* Supplied passage
Preferred Mounting Method, Hot Press, Cold Press, Adhesive Foam Board ?

Young Aussie

Grumbler in Training
Joined
Jun 21, 2006
Posts
13
Location
Tasmania, Australia
Dear All

I understand the differences in the above methods - cold press, hot press and the adhesive foam core that you can get, but what I was wondering is which methods you guys use and what methods give the best results ?

I have seen the adhesive foam core in action with a rolling type press that helped it adhere to the board etc, it looked so easy and simple and gave a pretty good result.

IS it worth paying lots of dollars to get a cold or hot press, or is it just as good to get a pressure roller of some sort and stick with the sticky foam core instead ?

Thanks heaps in advance

Young Aussie
 
Not trying to be deliberately vague, but different kinds of mounting require different approaches.

Posters and real photographs – heat press.

Cibachrome (Ilfochrome) and ink jet prints – PMA i.e. no heat.

Other applications may require wet glues.

We use the dry mount press probably 90% of the time. When we need to use PMA we apply it by hand. You don’t really need a roller for PMA.
 
I struggle with my heat press and have been resorting to spray mounting or perfect mount.

My heat press seems to leave dings in the posters no matter how I clean it. I beleive my thermastat is on the blink and it may get too hot.

I always wondered what the vacum press really does besides just put pressure. I remember them from a previous shop and they used wet glue at the time to apply. Seemed like a big mess compared to the heat so when I opened, I decided on the heat.

Like I said I still struggle.

I guess I was no help at all, but at least you know you are not alone!
 
Jennifer

Clean the top of the press with UnSeal. I would bet there is little stuff stuck there. You can also use a release board instead of release paper. It is easier for me to use the boards, and replace them ever so often, than to clean the platen daily like it needs to be.

* Information given
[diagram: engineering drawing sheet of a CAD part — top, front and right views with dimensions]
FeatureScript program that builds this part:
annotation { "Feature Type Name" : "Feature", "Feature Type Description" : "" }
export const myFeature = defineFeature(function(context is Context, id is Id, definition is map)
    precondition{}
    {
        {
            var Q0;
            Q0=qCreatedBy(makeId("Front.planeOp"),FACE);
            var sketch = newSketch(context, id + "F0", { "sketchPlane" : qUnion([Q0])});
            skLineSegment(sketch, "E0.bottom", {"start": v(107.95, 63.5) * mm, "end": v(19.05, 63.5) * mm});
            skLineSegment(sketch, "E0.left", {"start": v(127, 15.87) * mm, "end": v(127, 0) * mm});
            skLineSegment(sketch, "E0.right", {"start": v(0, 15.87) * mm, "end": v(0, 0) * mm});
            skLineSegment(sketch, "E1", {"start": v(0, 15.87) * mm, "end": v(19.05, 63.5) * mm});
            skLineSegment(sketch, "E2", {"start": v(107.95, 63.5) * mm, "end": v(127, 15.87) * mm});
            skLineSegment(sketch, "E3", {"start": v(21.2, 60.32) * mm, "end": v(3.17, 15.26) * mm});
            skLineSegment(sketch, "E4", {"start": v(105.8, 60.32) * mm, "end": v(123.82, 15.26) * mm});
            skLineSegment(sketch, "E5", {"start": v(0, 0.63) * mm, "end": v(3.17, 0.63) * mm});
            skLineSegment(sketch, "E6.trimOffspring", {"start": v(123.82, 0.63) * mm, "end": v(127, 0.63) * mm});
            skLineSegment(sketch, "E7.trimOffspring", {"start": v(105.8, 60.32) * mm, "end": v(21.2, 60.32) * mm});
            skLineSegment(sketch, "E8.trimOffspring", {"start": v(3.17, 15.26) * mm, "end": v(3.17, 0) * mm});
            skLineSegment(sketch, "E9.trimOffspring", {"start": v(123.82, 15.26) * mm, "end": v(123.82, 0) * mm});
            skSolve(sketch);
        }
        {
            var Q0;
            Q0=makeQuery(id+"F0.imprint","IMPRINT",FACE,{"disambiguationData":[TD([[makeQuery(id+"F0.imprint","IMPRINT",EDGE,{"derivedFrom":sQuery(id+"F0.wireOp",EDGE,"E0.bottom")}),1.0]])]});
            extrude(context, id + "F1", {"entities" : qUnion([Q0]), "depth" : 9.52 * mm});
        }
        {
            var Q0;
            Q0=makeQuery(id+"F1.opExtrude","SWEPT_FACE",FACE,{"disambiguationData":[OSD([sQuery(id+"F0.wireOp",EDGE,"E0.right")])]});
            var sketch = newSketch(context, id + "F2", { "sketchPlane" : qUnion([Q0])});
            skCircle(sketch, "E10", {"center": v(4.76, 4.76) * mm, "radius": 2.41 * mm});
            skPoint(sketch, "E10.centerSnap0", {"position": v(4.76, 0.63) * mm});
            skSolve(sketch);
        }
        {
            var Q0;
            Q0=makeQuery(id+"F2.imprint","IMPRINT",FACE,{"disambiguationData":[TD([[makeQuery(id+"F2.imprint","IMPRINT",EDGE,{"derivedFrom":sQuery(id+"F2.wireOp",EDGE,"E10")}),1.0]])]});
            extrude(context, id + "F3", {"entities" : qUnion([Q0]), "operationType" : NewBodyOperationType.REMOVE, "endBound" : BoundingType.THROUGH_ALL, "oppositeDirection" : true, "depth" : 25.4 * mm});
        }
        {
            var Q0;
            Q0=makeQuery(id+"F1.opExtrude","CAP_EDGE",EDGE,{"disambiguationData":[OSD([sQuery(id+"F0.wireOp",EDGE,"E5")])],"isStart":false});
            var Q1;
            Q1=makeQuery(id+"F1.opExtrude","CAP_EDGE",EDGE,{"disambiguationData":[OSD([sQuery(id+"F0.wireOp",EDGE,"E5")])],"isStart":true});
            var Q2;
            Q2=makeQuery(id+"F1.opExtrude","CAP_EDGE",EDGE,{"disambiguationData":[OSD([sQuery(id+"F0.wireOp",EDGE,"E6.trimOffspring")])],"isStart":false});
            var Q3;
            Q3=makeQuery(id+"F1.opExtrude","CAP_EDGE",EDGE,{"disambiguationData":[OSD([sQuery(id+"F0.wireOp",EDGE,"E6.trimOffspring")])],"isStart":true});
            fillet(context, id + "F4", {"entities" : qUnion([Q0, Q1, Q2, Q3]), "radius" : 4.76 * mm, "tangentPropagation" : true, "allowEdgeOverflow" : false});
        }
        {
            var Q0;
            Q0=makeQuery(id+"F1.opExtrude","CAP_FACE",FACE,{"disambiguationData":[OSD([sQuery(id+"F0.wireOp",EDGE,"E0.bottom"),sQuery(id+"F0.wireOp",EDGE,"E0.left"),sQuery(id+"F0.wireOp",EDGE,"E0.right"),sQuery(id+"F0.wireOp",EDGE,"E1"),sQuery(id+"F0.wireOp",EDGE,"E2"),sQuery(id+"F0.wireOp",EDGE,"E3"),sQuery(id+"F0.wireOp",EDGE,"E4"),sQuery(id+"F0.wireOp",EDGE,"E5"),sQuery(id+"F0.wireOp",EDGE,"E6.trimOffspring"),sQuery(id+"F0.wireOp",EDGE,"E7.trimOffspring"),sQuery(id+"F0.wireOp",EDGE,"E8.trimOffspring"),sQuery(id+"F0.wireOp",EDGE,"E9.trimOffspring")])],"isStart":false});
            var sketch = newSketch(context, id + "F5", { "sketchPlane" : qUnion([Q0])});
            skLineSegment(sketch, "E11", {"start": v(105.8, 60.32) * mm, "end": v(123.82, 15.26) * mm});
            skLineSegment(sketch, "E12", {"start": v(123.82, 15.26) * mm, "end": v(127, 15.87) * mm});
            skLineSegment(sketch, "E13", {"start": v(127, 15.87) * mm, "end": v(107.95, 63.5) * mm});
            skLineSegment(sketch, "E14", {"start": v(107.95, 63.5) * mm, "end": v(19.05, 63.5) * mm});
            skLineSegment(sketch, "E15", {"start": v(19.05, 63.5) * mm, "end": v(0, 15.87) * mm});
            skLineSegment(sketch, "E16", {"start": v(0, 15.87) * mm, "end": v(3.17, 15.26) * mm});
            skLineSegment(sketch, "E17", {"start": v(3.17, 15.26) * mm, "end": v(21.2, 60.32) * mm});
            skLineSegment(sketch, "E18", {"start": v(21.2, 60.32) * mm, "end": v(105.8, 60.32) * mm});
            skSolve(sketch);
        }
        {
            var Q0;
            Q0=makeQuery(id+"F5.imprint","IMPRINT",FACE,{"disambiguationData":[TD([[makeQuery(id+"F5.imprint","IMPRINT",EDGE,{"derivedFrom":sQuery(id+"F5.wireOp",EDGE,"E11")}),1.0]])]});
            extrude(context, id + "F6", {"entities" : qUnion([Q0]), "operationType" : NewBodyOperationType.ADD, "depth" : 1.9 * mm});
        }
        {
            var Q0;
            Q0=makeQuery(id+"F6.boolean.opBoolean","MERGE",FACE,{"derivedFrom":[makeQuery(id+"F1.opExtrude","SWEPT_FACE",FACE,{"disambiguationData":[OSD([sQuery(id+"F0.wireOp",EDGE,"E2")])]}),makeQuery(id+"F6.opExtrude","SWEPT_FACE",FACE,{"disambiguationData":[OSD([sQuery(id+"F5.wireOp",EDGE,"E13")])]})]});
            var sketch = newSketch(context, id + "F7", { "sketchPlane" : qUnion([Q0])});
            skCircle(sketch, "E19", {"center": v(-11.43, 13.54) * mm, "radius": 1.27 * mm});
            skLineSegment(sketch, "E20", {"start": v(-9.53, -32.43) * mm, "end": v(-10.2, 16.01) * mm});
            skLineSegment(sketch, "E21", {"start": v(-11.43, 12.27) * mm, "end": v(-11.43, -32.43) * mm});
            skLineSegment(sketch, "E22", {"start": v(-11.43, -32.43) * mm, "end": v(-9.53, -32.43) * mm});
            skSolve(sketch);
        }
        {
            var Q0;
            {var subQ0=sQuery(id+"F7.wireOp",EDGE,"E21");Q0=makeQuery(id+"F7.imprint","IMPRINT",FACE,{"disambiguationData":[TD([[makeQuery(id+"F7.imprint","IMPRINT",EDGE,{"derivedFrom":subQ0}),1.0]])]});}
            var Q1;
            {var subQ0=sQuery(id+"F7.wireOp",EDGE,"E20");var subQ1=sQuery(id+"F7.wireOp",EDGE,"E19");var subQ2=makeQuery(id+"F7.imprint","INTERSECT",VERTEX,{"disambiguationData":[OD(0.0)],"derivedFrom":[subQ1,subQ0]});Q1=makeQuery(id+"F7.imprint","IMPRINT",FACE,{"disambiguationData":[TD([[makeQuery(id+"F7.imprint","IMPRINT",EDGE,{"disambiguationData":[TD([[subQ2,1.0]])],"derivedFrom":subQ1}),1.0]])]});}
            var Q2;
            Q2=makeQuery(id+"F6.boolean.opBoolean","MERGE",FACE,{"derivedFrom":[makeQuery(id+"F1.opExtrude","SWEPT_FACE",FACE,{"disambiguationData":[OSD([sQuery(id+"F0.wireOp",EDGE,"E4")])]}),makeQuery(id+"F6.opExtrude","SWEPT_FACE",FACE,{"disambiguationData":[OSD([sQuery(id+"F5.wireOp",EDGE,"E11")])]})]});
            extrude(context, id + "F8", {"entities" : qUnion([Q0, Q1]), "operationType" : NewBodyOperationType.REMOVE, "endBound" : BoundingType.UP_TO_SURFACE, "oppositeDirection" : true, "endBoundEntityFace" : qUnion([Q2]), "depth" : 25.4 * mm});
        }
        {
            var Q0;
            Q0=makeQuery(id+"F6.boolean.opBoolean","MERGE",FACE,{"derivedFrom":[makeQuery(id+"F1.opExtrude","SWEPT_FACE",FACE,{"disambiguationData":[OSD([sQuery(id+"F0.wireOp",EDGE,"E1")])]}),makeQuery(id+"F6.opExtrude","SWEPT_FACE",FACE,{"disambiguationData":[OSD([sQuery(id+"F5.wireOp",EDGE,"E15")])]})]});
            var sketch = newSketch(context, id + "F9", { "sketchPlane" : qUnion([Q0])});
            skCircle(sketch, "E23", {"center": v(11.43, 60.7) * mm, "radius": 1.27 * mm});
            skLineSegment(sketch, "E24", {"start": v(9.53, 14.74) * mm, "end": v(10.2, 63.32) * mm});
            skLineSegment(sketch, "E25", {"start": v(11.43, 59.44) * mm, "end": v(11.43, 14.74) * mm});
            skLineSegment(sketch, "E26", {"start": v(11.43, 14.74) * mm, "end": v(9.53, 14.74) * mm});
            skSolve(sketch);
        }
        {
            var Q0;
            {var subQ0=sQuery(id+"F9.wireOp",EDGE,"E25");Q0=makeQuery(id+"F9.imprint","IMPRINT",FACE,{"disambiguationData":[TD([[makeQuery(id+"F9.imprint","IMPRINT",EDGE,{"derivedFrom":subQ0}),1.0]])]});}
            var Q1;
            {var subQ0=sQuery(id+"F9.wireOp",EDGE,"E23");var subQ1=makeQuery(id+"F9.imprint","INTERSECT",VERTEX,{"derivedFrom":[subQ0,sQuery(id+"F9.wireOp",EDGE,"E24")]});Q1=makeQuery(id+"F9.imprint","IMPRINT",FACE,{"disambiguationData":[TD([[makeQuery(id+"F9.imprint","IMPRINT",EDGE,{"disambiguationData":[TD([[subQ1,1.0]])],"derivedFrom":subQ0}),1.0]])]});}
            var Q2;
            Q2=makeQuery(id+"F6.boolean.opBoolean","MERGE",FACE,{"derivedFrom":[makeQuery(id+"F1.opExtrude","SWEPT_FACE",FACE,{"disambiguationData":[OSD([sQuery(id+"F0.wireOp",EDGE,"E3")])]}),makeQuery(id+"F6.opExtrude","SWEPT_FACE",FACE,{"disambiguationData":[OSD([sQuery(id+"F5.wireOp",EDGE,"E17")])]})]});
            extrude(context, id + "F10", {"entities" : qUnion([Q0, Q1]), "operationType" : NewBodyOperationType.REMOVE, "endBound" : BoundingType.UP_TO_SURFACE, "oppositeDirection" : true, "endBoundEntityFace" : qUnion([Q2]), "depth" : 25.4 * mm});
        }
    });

* Exercise instructions
Continue the forum discussion comparing hot press, cold press, and adhesive foam board mounting, picking up after its final post.

* Answer for this exercise
 
I generally mount most paper with my heat press, but am very careful and use Restore foam board when temperature or time is a consideration.

Recently I was quite lucky I didn't start a fire with the press when I smelled something burning and my thermostat went bad. I went back into my mounting room and found the thermometer pegged out. All the wires burnt up within my press. I replaced everything with the help of the friendly people at Seal...however, every so often the new thermostat still fails and I have to keep an eye on it so it doesn't overheat again. I never leave it on without monitoring it.

Dave Makielski
 
Welcome Young Aussie!

This is a great question - and you ARE getting many different opinions.

Personally, I use our heated vaccum press from Drytac ("Big Red") for posters and real photos.

MOST everything else I use an appropriate technique that allows the item to be reversed (nothing permanent). Whether corner mounts, hinge mounts, etc. I have used PMA perhaps twice. I just sleep better at night. AND, I've never had any 'bring-backs/complaints'! Ooops, better be careful not to jinx myself, eh?

Good luck!
 
JENNIFER -
I just saw your quote:
"No one will ever die from a framing emergency."

Oh, if I had a nickle for every time I've said that! LOVE it!
 
Thanks again all.

I use reversable methods just about 95% of the time, but for posters etc this is not ideal as I can see ripples etc.

I will have a hunt around for some equipment etc and keep reading any posts that come on. Seems like th majority use HOT ?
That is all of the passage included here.